**** Data for this task

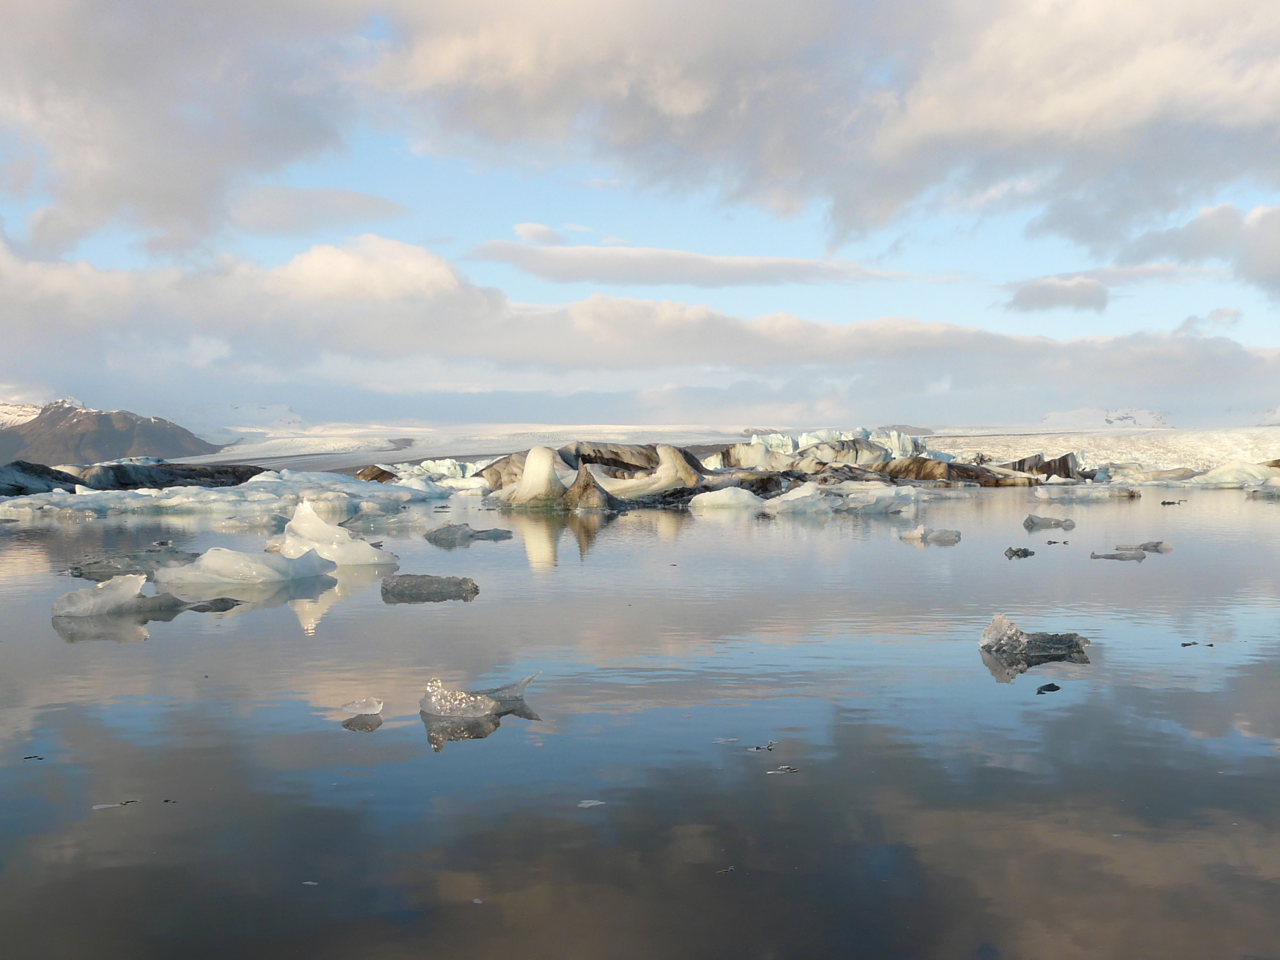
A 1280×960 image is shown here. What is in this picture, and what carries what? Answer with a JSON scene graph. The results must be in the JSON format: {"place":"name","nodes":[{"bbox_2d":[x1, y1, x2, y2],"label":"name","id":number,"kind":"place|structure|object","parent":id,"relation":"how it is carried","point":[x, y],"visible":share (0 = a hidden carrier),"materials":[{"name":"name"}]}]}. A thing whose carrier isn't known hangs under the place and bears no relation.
{"place":"outdoors","nodes":[
{"label":"outdoors","id":0,"kind":"place"},
{"bbox_2d":[0,396,225,466],"label":"mountain","id":1,"kind":"structure","parent":0,"point":[123,420],"materials":[{"name":"stone"}]},
{"bbox_2d":[0,0,366,262],"label":"cloud","id":2,"kind":"structure","parent":0,"point":[107,192],"materials":[{"name":"grey"}]},
{"bbox_2d":[227,184,411,235],"label":"cloud","id":3,"kind":"structure","parent":0,"point":[351,200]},
{"bbox_2d":[159,423,774,473],"label":"glacier","id":4,"kind":"object","parent":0,"point":[359,463],"visible":0.44,"materials":[{"name":"white ice"}]},
{"bbox_2d":[509,221,593,244],"label":"cloud","id":5,"kind":"structure","parent":0,"point":[518,227],"materials":[{"name":"white"}]},
{"bbox_2d":[0,485,1279,959],"label":"water","id":6,"kind":"structure","parent":0,"point":[282,628],"materials":[{"name":"liquid"}]},
{"bbox_2d":[21,754,44,760],"label":"debris","id":7,"kind":"object","parent":6,"relation":"on","point":[30,757],"visible":0.93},
{"bbox_2d":[90,798,137,809],"label":"ice chunk","id":8,"kind":"object","parent":6,"relation":"on","point":[107,805],"visible":0.79,"materials":[{"name":"white"}]},
{"bbox_2d":[66,547,201,578],"label":"ice floe","id":9,"kind":"object","parent":6,"relation":"in","point":[110,566],"visible":0.63,"materials":[{"name":"grey ice"}]},
{"bbox_2d":[0,458,275,496],"label":"iceberg","id":10,"kind":"object","parent":6,"relation":"in","point":[59,471],"visible":0.54,"materials":[{"name":"black ice"}]},
{"bbox_2d":[52,572,230,619],"label":"iceberg","id":11,"kind":"object","parent":6,"relation":"in","point":[62,600],"visible":0.89,"materials":[{"name":"grey ice"}]},
{"bbox_2d":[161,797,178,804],"label":"ice chunk","id":12,"kind":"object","parent":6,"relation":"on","point":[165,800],"visible":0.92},
{"bbox_2d":[186,596,243,611],"label":"ice chunk","id":13,"kind":"object","parent":6,"relation":"in","point":[221,600],"visible":0.72,"materials":[{"name":"grey ice"}]},
{"bbox_2d":[0,467,454,520],"label":"iceberg","id":14,"kind":"object","parent":6,"relation":"in","point":[144,493],"visible":0.8,"materials":[{"name":"white ice"}]},
{"bbox_2d":[154,542,336,586],"label":"iceberg","id":15,"kind":"object","parent":6,"relation":"in","point":[202,563],"visible":0.9,"materials":[{"name":"white ice"}]},
{"bbox_2d":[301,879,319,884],"label":"ice chunk","id":16,"kind":"object","parent":6,"relation":"on","point":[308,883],"visible":0.74,"materials":[{"name":"white"}]},
{"bbox_2d":[266,500,397,569],"label":"iceberg","id":17,"kind":"object","parent":6,"relation":"in","point":[292,525],"visible":0.76,"materials":[{"name":"white ice"}]},
{"bbox_2d":[341,697,384,715],"label":"ice chunk","id":18,"kind":"object","parent":6,"relation":"in","point":[356,706],"visible":0.98,"materials":[{"name":"ice"}]},
{"bbox_2d":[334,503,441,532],"label":"ice floe","id":19,"kind":"object","parent":6,"relation":"in","point":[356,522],"visible":0.79,"materials":[{"name":"grey ice"}]},
{"bbox_2d":[352,459,489,487],"label":"iceberg","id":20,"kind":"object","parent":6,"relation":"in","point":[422,469],"visible":0.44,"materials":[{"name":"white ice"}]},
{"bbox_2d":[380,573,479,600],"label":"ice floe","id":21,"kind":"object","parent":6,"relation":"in","point":[414,584],"visible":0.96,"materials":[{"name":"grey ice"}]},
{"bbox_2d":[422,521,513,542],"label":"iceberg","id":22,"kind":"object","parent":6,"relation":"in","point":[488,531],"visible":0.96,"materials":[{"name":"grey ice"}]},
{"bbox_2d":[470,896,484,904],"label":"ice chunk","id":23,"kind":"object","parent":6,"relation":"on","point":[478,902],"visible":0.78,"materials":[{"name":"grey ice"}]},
{"bbox_2d":[419,672,541,722],"label":"iceberg","id":24,"kind":"object","parent":6,"relation":"in","point":[486,700],"visible":0.92,"materials":[{"name":"ice"}]},
{"bbox_2d":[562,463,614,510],"label":"iceberg","id":25,"kind":"object","parent":6,"relation":"in","point":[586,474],"visible":0.85,"materials":[{"name":"ice"}]},
{"bbox_2d":[576,798,606,807],"label":"ice chunk","id":26,"kind":"object","parent":6,"relation":"on","point":[600,802],"visible":0.88,"materials":[{"name":"white"}]},
{"bbox_2d":[479,442,715,509],"label":"iceberg","id":27,"kind":"object","parent":6,"relation":"in","point":[541,450],"visible":0.7,"materials":[{"name":"beige ice"}]},
{"bbox_2d":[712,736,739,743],"label":"ice chunk","id":28,"kind":"object","parent":6,"relation":"on","point":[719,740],"visible":0.85,"materials":[{"name":"white"}]},
{"bbox_2d":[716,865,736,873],"label":"ice chunk","id":29,"kind":"object","parent":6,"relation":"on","point":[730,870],"visible":0.8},
{"bbox_2d":[686,485,767,510],"label":"iceberg","id":30,"kind":"object","parent":6,"relation":"in","point":[722,498],"visible":0.9,"materials":[{"name":"white ice"}]},
{"bbox_2d":[745,740,775,751],"label":"ice chunk","id":31,"kind":"object","parent":6,"relation":"on","point":[770,746],"visible":0.93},
{"bbox_2d":[765,765,799,773],"label":"ice chunk","id":32,"kind":"object","parent":6,"relation":"on","point":[782,767],"visible":0.89,"materials":[{"name":"white"}]},
{"bbox_2d":[751,481,925,513],"label":"iceberg","id":33,"kind":"object","parent":6,"relation":"in","point":[851,496],"visible":0.88,"materials":[{"name":"white ice"}]},
{"bbox_2d":[704,427,1061,489],"label":"iceberg","id":34,"kind":"object","parent":6,"relation":"in","point":[753,447],"visible":0.57,"materials":[{"name":"white ice"}]},
{"bbox_2d":[898,526,962,543],"label":"ice floe","id":35,"kind":"object","parent":6,"relation":"in","point":[915,533],"visible":0.97,"materials":[{"name":"white"}]},
{"bbox_2d":[1003,545,1034,557],"label":"ice chunk","id":36,"kind":"object","parent":6,"relation":"in","point":[1026,552],"visible":0.97,"materials":[{"name":"grey ice"}]},
{"bbox_2d":[978,613,1093,661],"label":"iceberg","id":37,"kind":"object","parent":6,"relation":"in","point":[1011,628],"visible":0.91,"materials":[{"name":"grey ice"}]},
{"bbox_2d":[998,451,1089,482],"label":"iceberg","id":38,"kind":"object","parent":6,"relation":"in","point":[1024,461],"visible":0.52,"materials":[{"name":"brown ice"}]},
{"bbox_2d":[1035,682,1061,693],"label":"ice chunk","id":39,"kind":"object","parent":6,"relation":"in","point":[1048,689],"visible":0.98,"materials":[{"name":"black ice"}]},
{"bbox_2d":[1022,514,1076,528],"label":"ice chunk","id":40,"kind":"object","parent":6,"relation":"in","point":[1032,522],"visible":0.97,"materials":[{"name":"grey ice"}]},
{"bbox_2d":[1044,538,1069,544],"label":"ice chunk","id":41,"kind":"object","parent":6,"relation":"in","point":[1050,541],"visible":0.95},
{"bbox_2d":[1032,483,1142,498],"label":"iceberg","id":42,"kind":"object","parent":6,"relation":"in","point":[1117,493],"visible":0.96,"materials":[{"name":"white ice"}]},
{"bbox_2d":[1089,548,1146,560],"label":"ice floe","id":43,"kind":"object","parent":6,"relation":"in","point":[1140,557],"visible":0.93,"materials":[{"name":"grey ice"}]},
{"bbox_2d":[1112,540,1174,552],"label":"ice floe","id":44,"kind":"object","parent":6,"relation":"in","point":[1148,550],"visible":0.8,"materials":[{"name":"grey ice"}]},
{"bbox_2d":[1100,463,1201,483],"label":"iceberg","id":45,"kind":"object","parent":6,"relation":"in","point":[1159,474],"visible":0.65,"materials":[{"name":"white ice"}]},
{"bbox_2d":[1160,498,1187,504],"label":"ice chunk","id":46,"kind":"object","parent":6,"relation":"in","point":[1170,504],"visible":0.95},
{"bbox_2d":[1180,640,1214,647],"label":"ice chunk","id":47,"kind":"object","parent":6,"relation":"in","point":[1188,644],"visible":0.88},
{"bbox_2d":[1183,461,1279,486],"label":"iceberg","id":48,"kind":"object","parent":6,"relation":"in","point":[1220,469],"visible":0.75,"materials":[{"name":"white ice"}]},
{"bbox_2d":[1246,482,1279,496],"label":"iceberg","id":49,"kind":"object","parent":6,"relation":"in","point":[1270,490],"visible":0.98,"materials":[{"name":"white"}]},
{"bbox_2d":[0,0,1279,428],"label":"sky","id":50,"kind":"structure","parent":0,"point":[533,230],"materials":[{"name":"blue"}]},
{"bbox_2d":[0,229,1279,417],"label":"cloud bank","id":51,"kind":"structure","parent":0,"point":[19,299],"materials":[{"name":"white"}]},
{"bbox_2d":[462,237,943,287],"label":"cloud","id":52,"kind":"structure","parent":0,"point":[666,256],"materials":[{"name":"white"}]},
{"bbox_2d":[387,0,1279,256],"label":"cloud","id":53,"kind":"structure","parent":0,"point":[1132,103],"materials":[{"name":"grey"}]},
{"bbox_2d":[1003,273,1110,314],"label":"cloud","id":54,"kind":"structure","parent":0,"point":[1032,297],"materials":[{"name":"grey"}]},
{"bbox_2d":[928,425,1279,472],"label":"glacier","id":55,"kind":"object","parent":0,"point":[1071,442],"visible":0.48,"materials":[{"name":"white ice"}]},
{"bbox_2d":[1046,407,1173,428],"label":"snowy mountain","id":56,"kind":"structure","parent":0,"point":[1109,420],"materials":[{"name":"white"}]},
{"bbox_2d":[1117,199,1279,302],"label":"cloud","id":57,"kind":"structure","parent":0,"point":[1199,221],"materials":[{"name":"grey"}]},
{"bbox_2d":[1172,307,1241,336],"label":"cloud","id":58,"kind":"structure","parent":0,"point":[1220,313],"materials":[{"name":"white"}]}
]}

********

Problem statement:
Scan the material for the string "mountain". Copy each line where it appears.

Solution below:
{"bbox_2d":[0,396,225,466],"label":"mountain","id":1,"kind":"structure","parent":0,"point":[123,420],"materials":[{"name":"stone"}]},
{"bbox_2d":[1046,407,1173,428],"label":"snowy mountain","id":56,"kind":"structure","parent":0,"point":[1109,420],"materials":[{"name":"white"}]},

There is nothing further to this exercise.